Nothing but the lines below between the line holding "123 336 4219" and the line holding "500 314 2998", inclusive, should appear in the answer, each set down exactly.

• [Source records]
···

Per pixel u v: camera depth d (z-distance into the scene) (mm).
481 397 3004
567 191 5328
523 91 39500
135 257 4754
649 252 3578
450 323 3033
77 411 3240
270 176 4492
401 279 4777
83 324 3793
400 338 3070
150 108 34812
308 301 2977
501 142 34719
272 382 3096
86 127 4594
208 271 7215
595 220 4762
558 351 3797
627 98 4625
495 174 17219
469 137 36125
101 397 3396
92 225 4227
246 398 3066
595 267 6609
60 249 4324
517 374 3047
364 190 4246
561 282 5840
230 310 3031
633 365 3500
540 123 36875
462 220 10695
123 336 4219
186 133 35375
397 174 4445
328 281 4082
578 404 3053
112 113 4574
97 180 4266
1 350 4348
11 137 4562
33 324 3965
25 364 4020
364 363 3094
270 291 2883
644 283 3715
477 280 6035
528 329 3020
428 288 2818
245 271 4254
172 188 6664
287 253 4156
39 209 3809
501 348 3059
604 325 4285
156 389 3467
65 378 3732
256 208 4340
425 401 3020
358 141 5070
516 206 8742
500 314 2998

···

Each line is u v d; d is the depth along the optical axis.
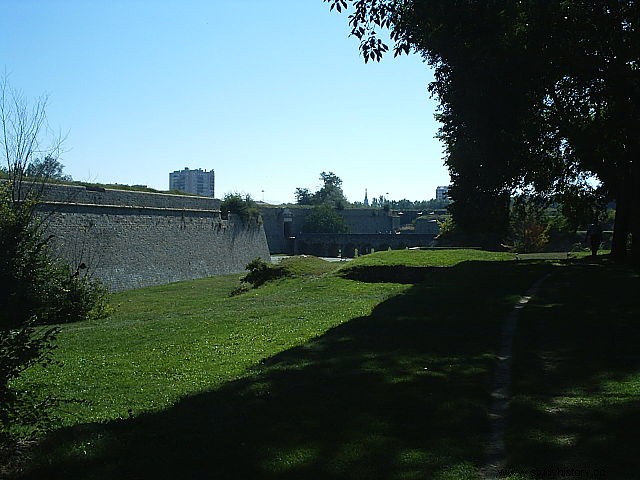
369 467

···

• [Solution to the exercise]
123 336 4219
186 133 35375
397 174 4445
328 281 4082
578 404 3053
112 113 4574
97 180 4266
1 350 4348
11 137 4562
33 324 3965
25 364 4020
364 363 3094
270 291 2883
644 283 3715
477 280 6035
528 329 3020
428 288 2818
245 271 4254
172 188 6664
287 253 4156
39 209 3809
501 348 3059
604 325 4285
156 389 3467
65 378 3732
256 208 4340
425 401 3020
358 141 5070
516 206 8742
500 314 2998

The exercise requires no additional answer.